MALVERN, Pa.–HR Morning, a trusted news and information resource to more than 430,000 HR professionals, has released the results of its email survey, revealing how HR professionals view the two presidential candidates and the most pressing issues impacting HR.
The results showed an overwhelming preference for Governor Romney. Two-thirds of respondents said a Romney administration would most benefit HR, while just 23% said the same about President Obama.
“It’s clear that many HR pros aren’t very happy about how the Obama administration has handled workplace issues,” said Tim Gould, HR Morning’s Editor in Chief. “They seem to be feeling additional pressure from increasingly aggressive federal agencies – especially the National Labor Relations Board – and it’s apparent they think a Romney administration would ease some of that pressure.”
When asked what impact the current administrations’ policies have had on HR, 66% gave thumbs down, with 25% responding slightly negative and 42% largely negative.

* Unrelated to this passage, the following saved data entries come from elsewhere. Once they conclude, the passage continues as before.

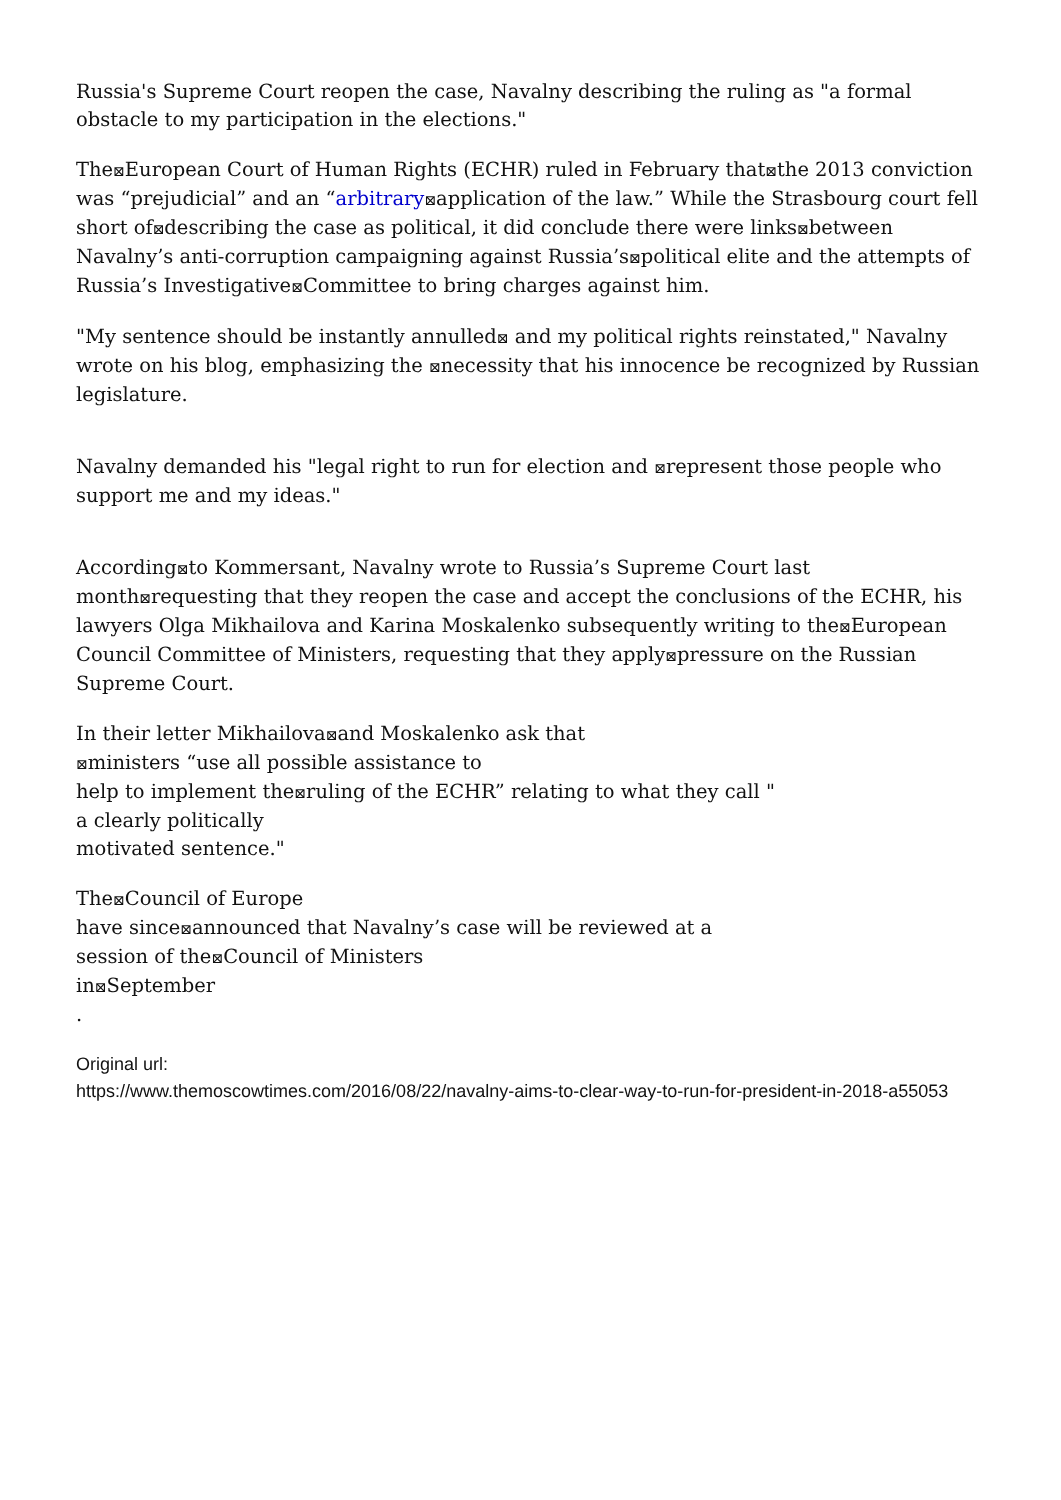Russia's Supreme Court reopen the case, Navalny describing the ruling as "a formal obstacle to my participation in the elections."
The⊠European Court of Human Rights (ECHR) ruled in February that⊠the 2013 conviction was “prejudicial” and an “arbitrary⊠application of the law.” While the Strasbourg court fell short of⊠describing the case as political, it did conclude there were links⊠between Navalny’s anti-corruption campaigning against Russia’s⊠political elite and the attempts of Russia’s Investigative⊠Committee to bring charges against him.
"My sentence should be instantly annulled⊠ and my political rights reinstated," Navalny wrote on his blog, emphasizing the ⊠necessity that his innocence be recognized by Russian legislature.
Navalny demanded his "legal right to run for election and ⊠represent those people who support me and my ideas."
According⊠to Kommersant, Navalny wrote to Russia’s Supreme Court last month⊠requesting that they reopen the case and accept the conclusions of the ECHR, his lawyers Olga Mikhailova and Karina Moskalenko subsequently writing to the⊠European Council Committee of Ministers, requesting that they apply⊠pressure on the Russian Supreme Court.
In their letter Mikhailova⊠and Moskalenko ask that
⊠ministers “use all possible assistance to
help to implement the⊠ruling of the ECHR” relating to what they call "
a clearly politically
motivated sentence."
The⊠Council of Europe
have since⊠announced that Navalny’s case will be reviewed at a
session of the⊠Council of Ministers
in⊠September
.
Original url:
https://www.themoscowtimes.com/2016/08/22/navalny-aims-to-clear-way-to-run-for-president-in-2018-a55053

Nine percent were either slightly or largely positive about President Obama’s policies, while 13% were neutral and 2% felt no impact.
Nearly nine out of 10 HR professionals indicated that the complying with healthcare reform was one of their most critical issues, followed by staying competitive with pay and benefits at 59%, the NLBR (National Labor Relations Board) with 42%, and hiring the best people at 32%.
“No doubt, our survey shows that HR people are more worried about healthcare reform than any other issue,” said Gould. “They’re unsure about their companies’ ability to continue to offer employee health insurance.”
About HR Morning
HR Morning, relied upon by more than 430,000 human resources subscribers, helps HR professionals make smarter decisions and stay in compliance.
HR Morning conducted its research from October 10-15th 2012, through an emailed survey completed by 1,273 respondents. Though this was a large sample size given a sample universe of 500,000 HR professionals, the results are unscientific because the survey recipients did not represent a randomized selection.